PROVIDED PASSAGE:

╭──

Pork production is expected to be up by 2.7 percent for the second quarter. Recently, the weekly year-over-year increase in pork production has been more like 5 percent. The export market has provided a home for much of this pork, but higher production could be a real challenge for pork prices this summer.

As for poultry, weekly broiler production currently remains about 5 percent below year-ago levels; however, the pace of production appears to be picking up.

Egg sets and chick placements are still running below year-ago levels, but the gap has narrowed substantially in recent weeks as integrators do not appear inclined to repeat last year's much-sharper-than-normal summer reductions, despite weaker broiler part prices over the past month or so.

Also looming on the horizon is the potential for Mexico to implement large anti-dumping duties on US leg quarters. (We've seen the Russian and Chinese versions of that movie before, and it doesn't have a happy ending.)

The bottom line is that competing meat prices are likely to slip relative to beef prices, making it more difficult to maintain beef prices at current levels.

Of course, outside markets will also play a role in determining where beef prices go from here.

The U.S. economy continues to muddle through a weak recovery.

The pace of recovery seems unlikely to improve as important questions about the U.S. fiscal environment (namely, the future of the Bush-era tax cuts and the fate of the "mandatory" spending cuts that were part of last year's debt ceiling agreement) will probably remain unanswered until after the election this fall.

The European soap opera will be an ongoing source of uncertainty for the macro economy – unless it suddenly ends very badly, in which case it will be a certain source of trouble.

Considering the beef market in the context outlined above, the recent performance of beef (retail and wholesale) and cattle prices has been pretty remarkable. Tight supplies and resilient consumer demand can overcome a lot of other negative factors.

╰──

DATA EXTRACTS:
╭──

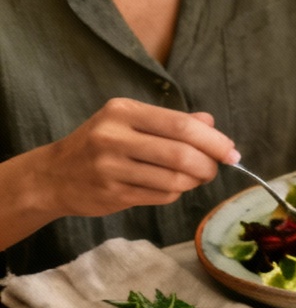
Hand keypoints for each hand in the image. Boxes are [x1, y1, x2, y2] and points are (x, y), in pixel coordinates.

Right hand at [38, 98, 237, 216]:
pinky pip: (162, 196)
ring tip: (193, 178)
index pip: (182, 126)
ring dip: (194, 182)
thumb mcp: (129, 122)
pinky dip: (176, 193)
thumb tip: (211, 123)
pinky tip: (169, 187)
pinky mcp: (113, 193)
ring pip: (176, 180)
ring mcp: (111, 167)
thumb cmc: (100, 145)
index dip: (214, 141)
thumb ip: (171, 122)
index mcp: (123, 111)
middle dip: (209, 165)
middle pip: (182, 155)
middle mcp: (113, 137)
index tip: (231, 151)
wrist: (53, 175)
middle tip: (214, 169)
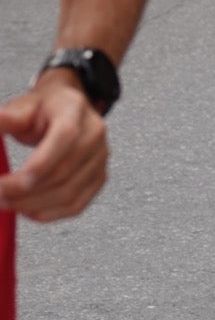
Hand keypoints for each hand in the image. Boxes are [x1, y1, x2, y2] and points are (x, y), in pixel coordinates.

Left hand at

╰──

EXERCISE TASKS:
a: Reproduce the stretch of the meat market outlook from "The European soap" through "source of trouble.".
b: Translate this sentence from the meat market outlook into Spanish: "Of course, outside markets will also play a role in determining where beef prices go from here."

SOLUTIONS PER TASK:
a:
The European soap opera will be an ongoing source of uncertainty for the macro economy – unless it suddenly ends very badly, in which case it will be a certain source of trouble.

b: Por supuesto, los mercados externos también desempeñarán un papel a la hora de determinar hacia dónde se dirigen los precios de la carne de res a partir de ahora.